If you have diabetes, you’re at risk for developing a diabetic wound. Podiatric physicians at Ankle & Foot Care Centers urge people with diabetes to stay on top of their foot health to avoid complications such as ulcers, which could develop into worse conditions if left untreated.
Dr. Bradley Backoff, a podiatric physician at Ankle & Foot Care Centers, says between 10 and 20 percent of diabetics experience a diabetic ulcer.
Dr. Backoff discusses what diabetic ulcers are, how they’re formed, how to recognize them early on and how to prevent and treat them.
What are diabetic ulcers?
A diabetic foot ulcer is an acute or chronic wound, which is a result of abnormal pressure and shear forces, generally found on the boney prominences of the foot.
“In addition to these forces, poor blood flow and neuropathy, a loss of feeling or sensation in the limbs, are thought to play a major role in decreasing the body’s ability to repair itself, contributing to the formation of an ulcer,” explains Dr. Backoff.
What are the risk factors, signs and symptoms?
In addition to diabetes, some common risk factors include decreased blood flow to the feet, neuropathy, abnormal foot structure, poor shoe selection, kidney problems, edema, which is the swelling of the legs and feet, and smoking.

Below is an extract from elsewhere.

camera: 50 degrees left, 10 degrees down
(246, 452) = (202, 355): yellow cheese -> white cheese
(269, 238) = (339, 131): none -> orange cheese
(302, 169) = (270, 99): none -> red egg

A diabetic ulcer typically starts out as a callous, which forms as a result of a pressure point.
“Any diabetic with a callous, blister, or wound on the foot or leg should have it examined as soon as possible,” says Dr. Backoff. “Some other common symptoms individuals may notice are an increase in pain when they previously lacked sensation, a foul odor, or drainage in the socks or shoes.”
When left untreated, ulcers can lead to other complications, such as infection or the formation of an abscess, which is the collection of bacteria that requires surgical drainage. Another serious condition that can result is osteomyelitis, an infection of the bone. In the most serious cases, ulcers can lead to gangrene and the need for amputation of the lower extremities.

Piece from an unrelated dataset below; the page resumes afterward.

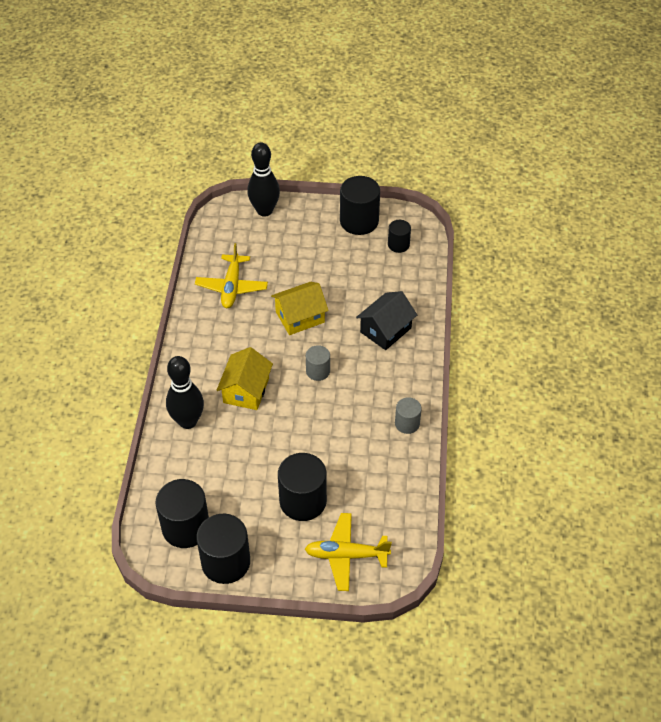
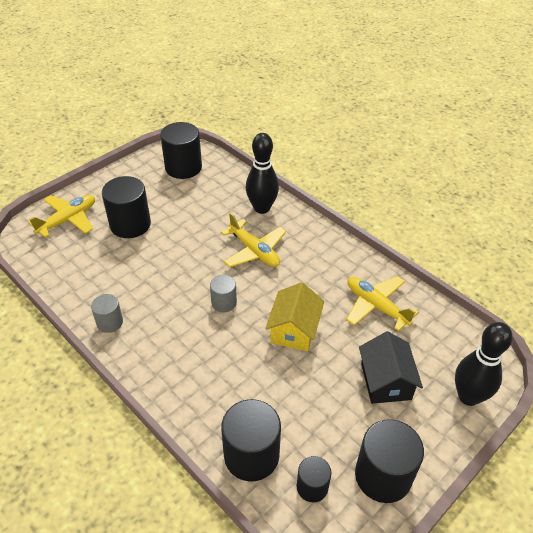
camera: 130 degrees right, 5 degrees down
(226, 562) = (139, 170): black cylinder -> black cylinder (251, 455)
(246, 390) = (254, 251): yellow house -> yellow plane
(385, 330) = (213, 381): black house -> black house (385, 381)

“Around 80 percent of amputations in the diabetic foot result from the presence of, or complications from an ulcer,” explains Dr. Backoff.
How do you prevent and treat ulcers?
Ulcers may be prevented by maintaining good control of blood sugars, wearing proper footwear, performing daily foot inspections and visiting a primary care physician and podiatrist on a regular basis.

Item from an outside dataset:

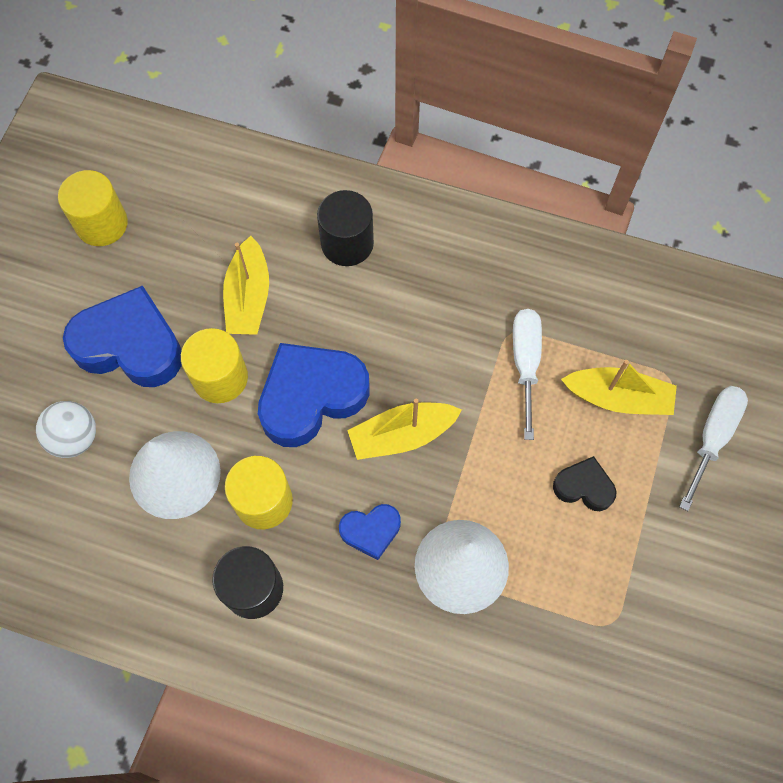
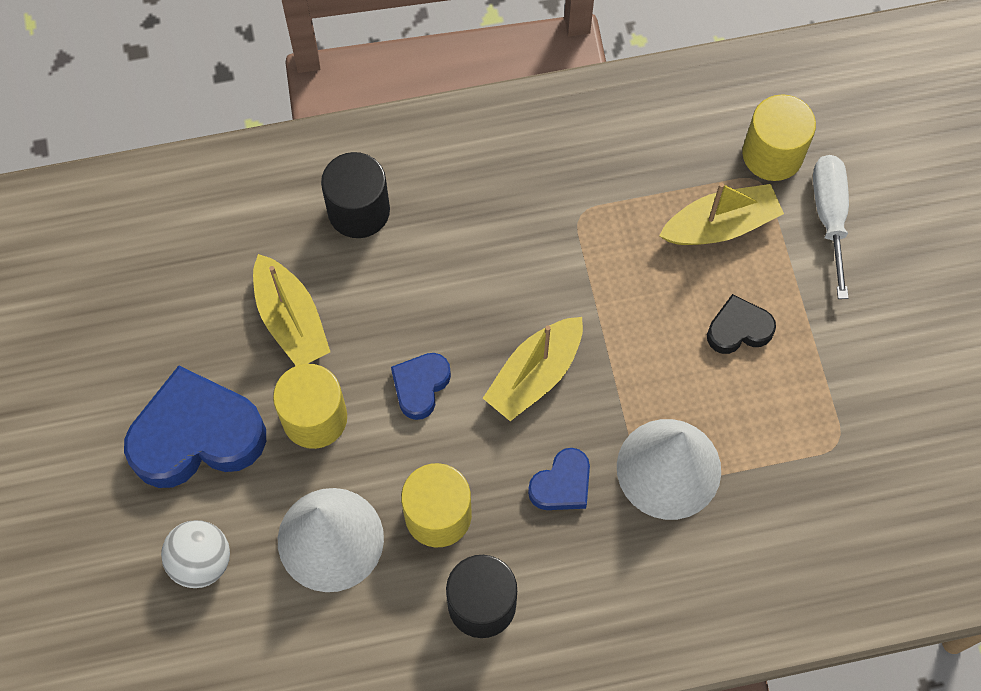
camera: 30 degrees left, 0 degrees up
(102, 224) = (80, 326): yellow cylinder -> yellow cylinder (772, 154)
(311, 397) = (420, 386): blue heart -> blue heart, size x0.51
(525, 363) = (612, 238): white screwdriver -> none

“Diabetics should have a comprehensive diabetic foot exam to assess their foot health and determine their risk level,” says Dr. Backoff.
“Generally speaking, diabetic patients should see a podiatrist at least once a year, but patients who have a foot deformity, neuropathy, or peripheral vascular disease are at risk for ulcers, and should be seen more often.”
Ulcers are treated with a combination of local wound care and offloading, which refers to taking weight off the pressure points by placing an individual in a special shoe, boot, cast or bandage.
Vascular surgery may be necessary if the blood flow is poor and prevents the ulcers from healing. If there is an active infection, antibiotics, or in severe cases, amputation, may be necessary.
“Staying informed and aware of one’s health and seeking out treatment is the best thing anyone can do, but especially diabetics who are at risk for ulcers and other serious complications. Awareness is crucial for prevention of conditions associated with diabetes.”